### CUPLIKAN DOKUMEN
_ _ _ _

Kesimpulan Analisis:
            Rating dan iklan merupakan kesatuan yang tampaknya sangat sulit untuk dipisahkan, dengan adanya rating yang tinggi terhadap suatu acara tertentu, maka hal itu akan menghadirkan para pengiklan untuk memberikan sponsornya melalui peletakan iklanya kepada suatu acara tertentu tersebut. Disini, sebagai studi kasus adalah acara Kick Andy diMetro Tv yang merupakan tayangan berkualitas namun tidak banyak orang atau audiens yang menonton acara tersebut, sehingga program acara Kick Andy ini tidak mendapatkan rating yang cukup tinggi dikancah dunia pertelevisian , akibatnya iklan yang mensponsori acaranya sangatlah minim bila dibandingkan dengan beberapa program acara tertentu yang ditayangkan dijam-jam yang sama denganya, seperti beberapa reality show, dan sinetron-sinetron yang bersifat melankolis dan seolah-olah digembar-gemborkan agar mendapatkan perhatian banyak dari audiens.
            Bukan hanya itu, namun juga tayangan-tayanagn serupa yang bersifat seragam dan monotonpun menjadi penghalang bagi program acara Kick Andy untuk mendapatkan rating tinggi. Karena hal-hal yang bersifat hiburan dan kesenangan tersebut memang telah diagendakan menjadi tayangan utama bagi para pemilik stasiun televisi dengan tujuan untuk mendapatkan rating tinggi sehingga akan berimbas pula pada banyaknya pengiklan yang masuk untuk mensponsori program-progran acara tersebut. Hasilnya, para pemilik stasiun televisi tersebut akan mendapatkan keuntungan atas komoditas yang ia lakukan terhadap tayangan-tayangan dari stasiun televisinya yang disuguhkan pada khalayak atau audiens.
            Hal ini menunjukkan bahwa kebutuhan untuk mengetahui jumlah audiens yang menggunakan media semakin berkembang. Ini terjadi ketika semakin banyak para pengiklan yang ingin mengetahui seberapa banyak audiens sebuah media, yang berimbas pada seberapa menjanjikannya media itu membawa keuntungan bagi para pengiklan.
            Perlu diketahui bahwa program acara pada setiap stasiun televisi tidak akan dapat hidup tanpa adanya loyalitas pemirsa dan iklan karena dari loyalitas ini akan sangat berpengaruh terhadap jumlah pendapatan dari pemasang iklan yang akan beriklan di stasiun televisi tersebut, sehingga itu menciptakan suatu kompetisi atau persaingan antar program acara televisi yang cukup ketat guna meraih target audiens yang diinginkan.

_ _ _ _

### BAHAN YANG DISEDIAKAN
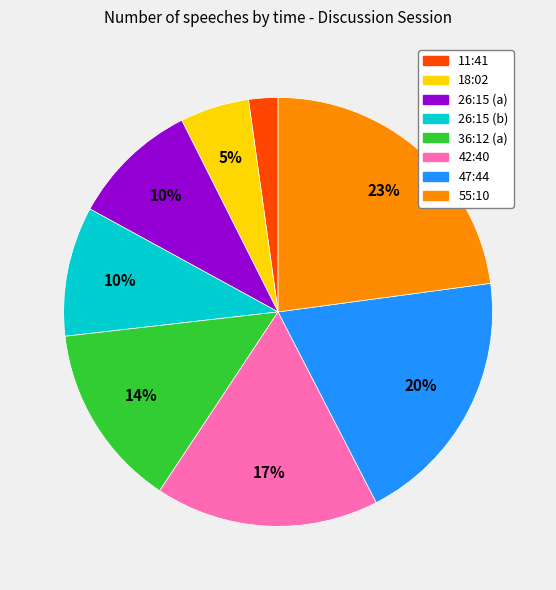

Does 55:10 account for over 50% of the chart?

No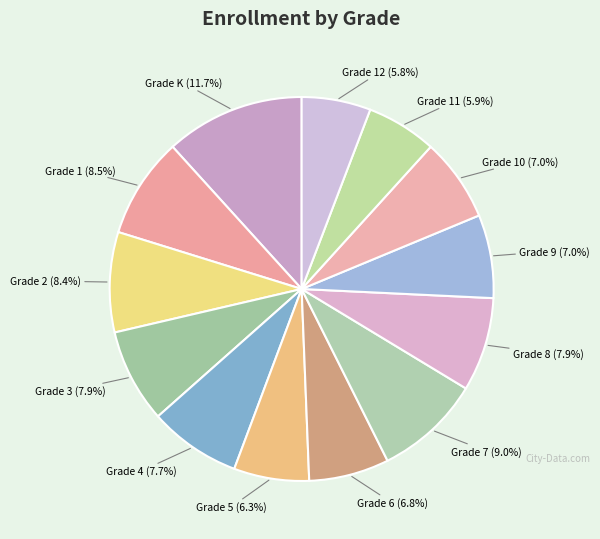

How many segments does this pie chart have?

13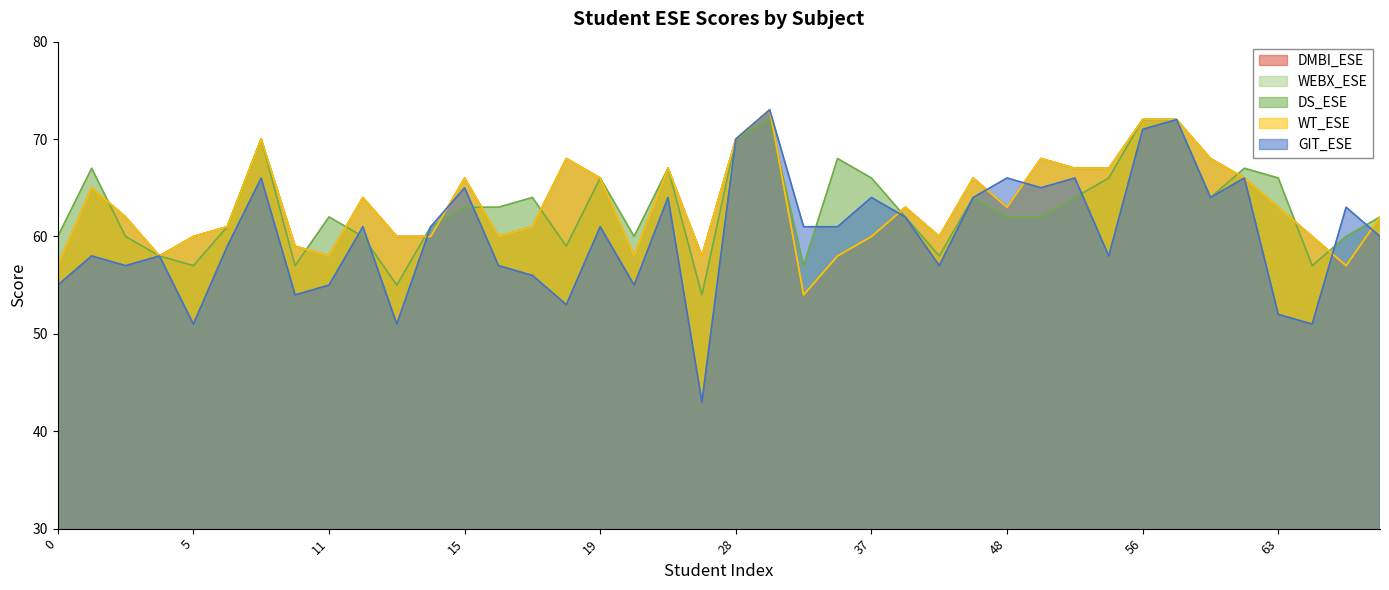

Reading left to right, extract all data points from this chart.

DMBI_ESE: 0=57	2=65	3=62	4=58	5=60	6=61	9=70	10=59	11=58	12=64	13=60	14=60	15=66	16=60	17=61	18=68	19=66	22=58	23=67	25=58	28=70	29=73	31=54	36=58	37=60	40=63	42=60	45=66	48=63	49=68	51=67	55=67	56=72	57=72	59=68	62=66	63=63	65=60	66=57	69=62
WEBX_ESE: 0=57	2=65	3=62	4=58	5=60	6=61	9=70	10=59	11=58	12=64	13=60	14=60	15=66	16=60	17=61	18=68	19=66	22=58	23=67	25=58	28=70	29=73	31=54	36=58	37=60	40=63	42=60	45=66	48=63	49=68	51=67	55=67	56=72	57=72	59=68	62=66	63=63	65=60	66=57	69=62
DS_ESE: 0=60	2=67	3=60	4=58	5=57	6=61	9=70	10=57	11=62	12=60	13=55	14=61	15=63	16=63	17=64	18=59	19=66	22=60	23=67	25=54	28=70	29=72	31=57	36=68	37=66	40=62	42=58	45=64	48=62	49=62	51=64	55=66	56=72	57=72	59=64	62=67	63=66	65=57	66=60	69=62
WT_ESE: 0=57	2=65	3=62	4=58	5=60	6=61	9=70	10=59	11=58	12=64	13=60	14=60	15=66	16=60	17=61	18=68	19=66	22=58	23=67	25=58	28=70	29=73	31=54	36=58	37=60	40=63	42=60	45=66	48=63	49=68	51=67	55=67	56=72	57=72	59=68	62=66	63=63	65=60	66=57	69=62
GIT_ESE: 0=55	2=58	3=57	4=58	5=51	6=59	9=66	10=54	11=55	12=61	13=51	14=61	15=65	16=57	17=56	18=53	19=61	22=55	23=64	25=43	28=70	29=73	31=61	36=61	37=64	40=62	42=57	45=64	48=66	49=65	51=66	55=58	56=71	57=72	59=64	62=66	63=52	65=51	66=63	69=60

_ _ _ _

Tulis ulang bagian kesimpulan tentang rating dan iklan antara "Perlu diketahui bahwa" dan "audiens yang diinginkan.", kedua ujungnya ikut, dengan mengganti "stasiun televisi" menjadi "saluran televisi". Baris-baris di atas tidak diperlukan.

### JAWABAN
Perlu diketahui bahwa program acara pada setiap saluran televisi tidak akan dapat hidup tanpa adanya loyalitas pemirsa dan iklan karena dari loyalitas ini akan sangat berpengaruh terhadap jumlah pendapatan dari pemasang iklan yang akan beriklan di saluran televisi tersebut, sehingga itu menciptakan suatu kompetisi atau persaingan antar program acara televisi yang cukup ketat guna meraih target audiens yang diinginkan.